Рывком разведя ветви, Титус пролез между ними и скользнул, извиваясь, в зеленую мглу; еще рывок — упираясь теперь ногами в огромный боковой корень. Роса остудила листья и мох. Помогая себе локтями, Титус протолкнулся вперед и обнаружил, что густое сплетение ветвей почти полностью преграждает ему путь; однако желание притиснуться лишь обострилось, поскольку одна из ветвей, откачнувшись назад, хлестнула его по щеке, — мгновенная боль заставила Титуса сражаться с мускулистыми ветками до тех пор, пока верхняя половина его тела не протиснулась в щель, которой ноющие его плечи не позволяли сомкнуться. Титус вытянул руки вперед, отметая листву от лица, и отдуваясь, восстанавливая дыхание, оглядел уходящее в ясную даль лесное ложе, подобное морю золотистого мха. На этом уходящем вверх просторе вставали, химерами снов наяву, призрачные скопления древних дубов. Подобные крапчатым богам, стояли они, каждый на собственном заповедном участке земли, широкие прогалины мха текли меж их зелеными и золотыми рядами, теряясь в ясной перспективе.
Когда дышать стало легче, Титус осознал безмолвие повисшей перед ним картины — подобия золотистого полотна с сотнями величавых дубов, витые ветви которых всё разделялись и разделялись, завершаясь позолоченными кончиками пальцев — крепкими желудями и глубокими ворохами легендарной листвы.
Сердце Титуса громко билось, а теплое дыхание тишины между тем обтекало его, поглощая.
Последнее усилие, рывок, освободивший его от последних цепких веток, и рука тернового дерева уродливыми пальцами содрала с Титуса куртку. Он оставил ее свисать с ветки, с длинных шипов, пронзивших ее, будто когти вурдалака.
Когда шум борений с ветками стих, и снова пало теплое неизбывное безмолвие, Титус ступил на мох.

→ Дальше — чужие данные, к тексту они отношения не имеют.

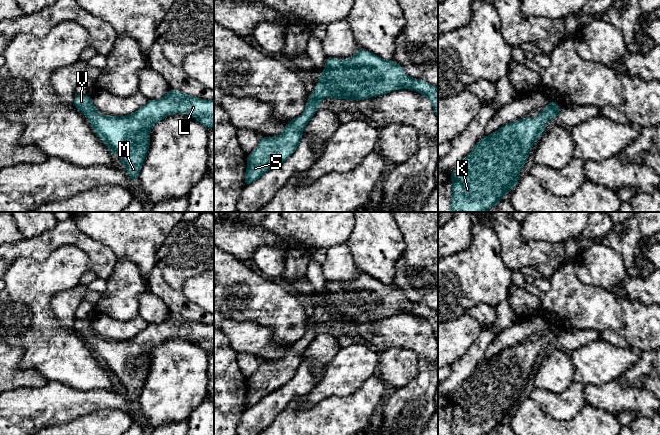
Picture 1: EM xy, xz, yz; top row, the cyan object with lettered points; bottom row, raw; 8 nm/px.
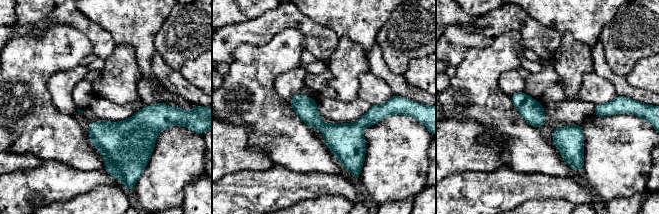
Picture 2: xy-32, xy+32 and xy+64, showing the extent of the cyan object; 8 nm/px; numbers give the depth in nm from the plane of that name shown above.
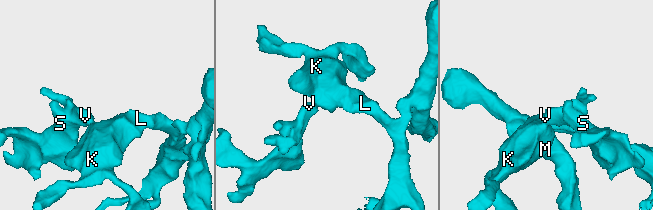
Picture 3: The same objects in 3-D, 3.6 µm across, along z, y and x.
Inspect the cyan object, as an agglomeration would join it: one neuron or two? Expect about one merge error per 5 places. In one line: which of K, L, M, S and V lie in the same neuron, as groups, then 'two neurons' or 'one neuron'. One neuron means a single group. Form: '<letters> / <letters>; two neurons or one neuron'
K L M S V; one neuron

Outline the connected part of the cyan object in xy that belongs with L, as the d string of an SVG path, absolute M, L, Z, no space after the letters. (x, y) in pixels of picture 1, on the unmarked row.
M170 314L158 324L148 324L136 336L123 341L106 340L100 338L94 331L92 320L81 320L75 316L74 331L84 337L91 346L93 353L101 364L107 369L108 374L118 380L126 390L126 398L136 405L147 379L150 368L150 353L157 345L164 343L171 337L188 337L197 343L203 350L214 350L214 324L204 324L189 320L179 314Z

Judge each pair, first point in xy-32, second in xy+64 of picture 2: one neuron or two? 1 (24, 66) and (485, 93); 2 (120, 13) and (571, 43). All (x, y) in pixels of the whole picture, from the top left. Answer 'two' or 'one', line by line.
1: one
2: two

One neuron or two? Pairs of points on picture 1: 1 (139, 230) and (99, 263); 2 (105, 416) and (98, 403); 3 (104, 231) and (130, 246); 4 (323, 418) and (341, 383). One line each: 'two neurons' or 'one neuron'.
1: two neurons
2: two neurons
3: one neuron
4: two neurons

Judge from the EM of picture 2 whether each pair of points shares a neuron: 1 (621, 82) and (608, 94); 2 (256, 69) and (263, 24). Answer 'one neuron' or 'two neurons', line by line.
1: two neurons
2: two neurons

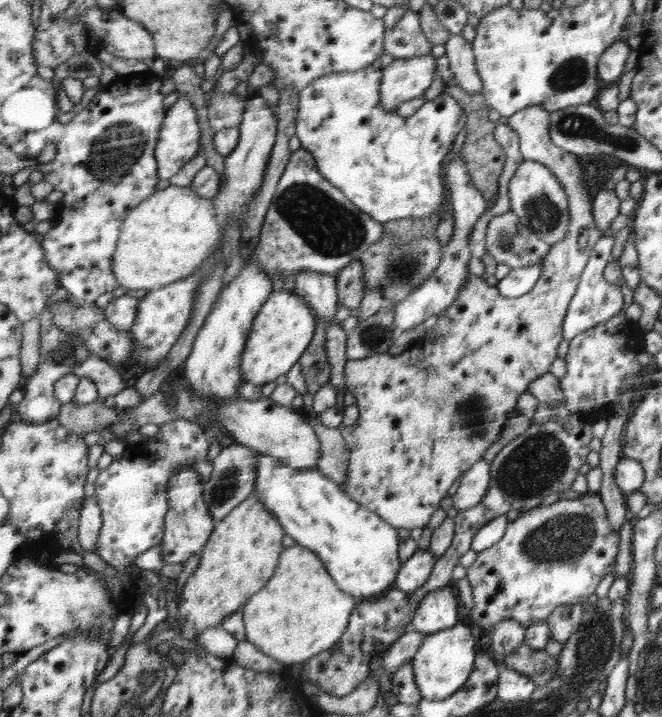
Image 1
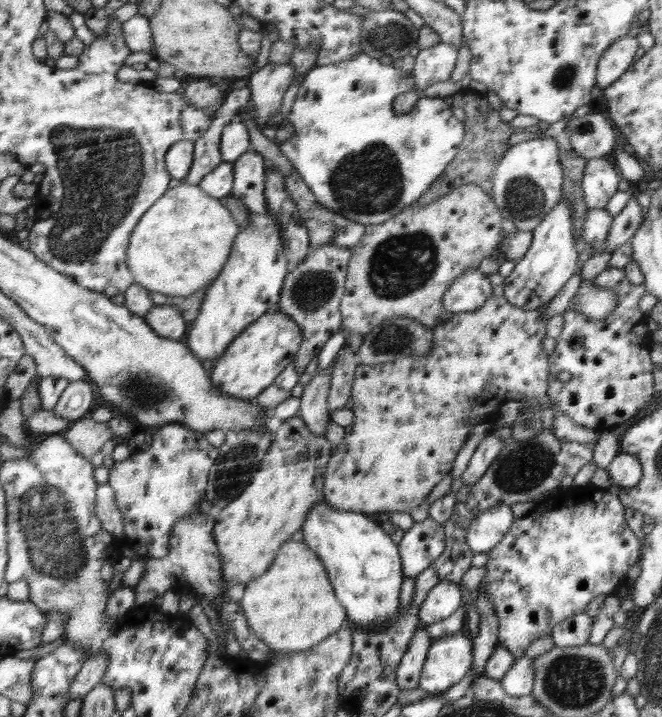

Мох оказался упругим, пружинистым, а золотистая поверхность его — на удивление плотной. Титус сделал еще шаг, высоко подняв ногу, а опустив ее, обнаружил, что нет ничего проще, нежели плавно перелиться в следующее движение. Эта почва была словно и создана для бега, ибо каждый шаг подбрасывал тело, понукая его сделать следующий. Скакнув вправо, Титус гигантскими прыжками понесся по темно-зеленому краю леса. На время восторг этих пролетов по воздуху поглотил его целиком, но едва новизна их начала приедаться, ее сменил всевозрастающий страх, ибо тянувшаяся справа сплошная завеса лесной закраины выглядела бесконечной, уходящей в неразличимую даль; а неподвижное, беззвучное свечение дубов и бескрайние мшистые просторы слева, казалось, не менялись ни на йоту, хоть мимо Титуса и проплывало одно дерево за другим.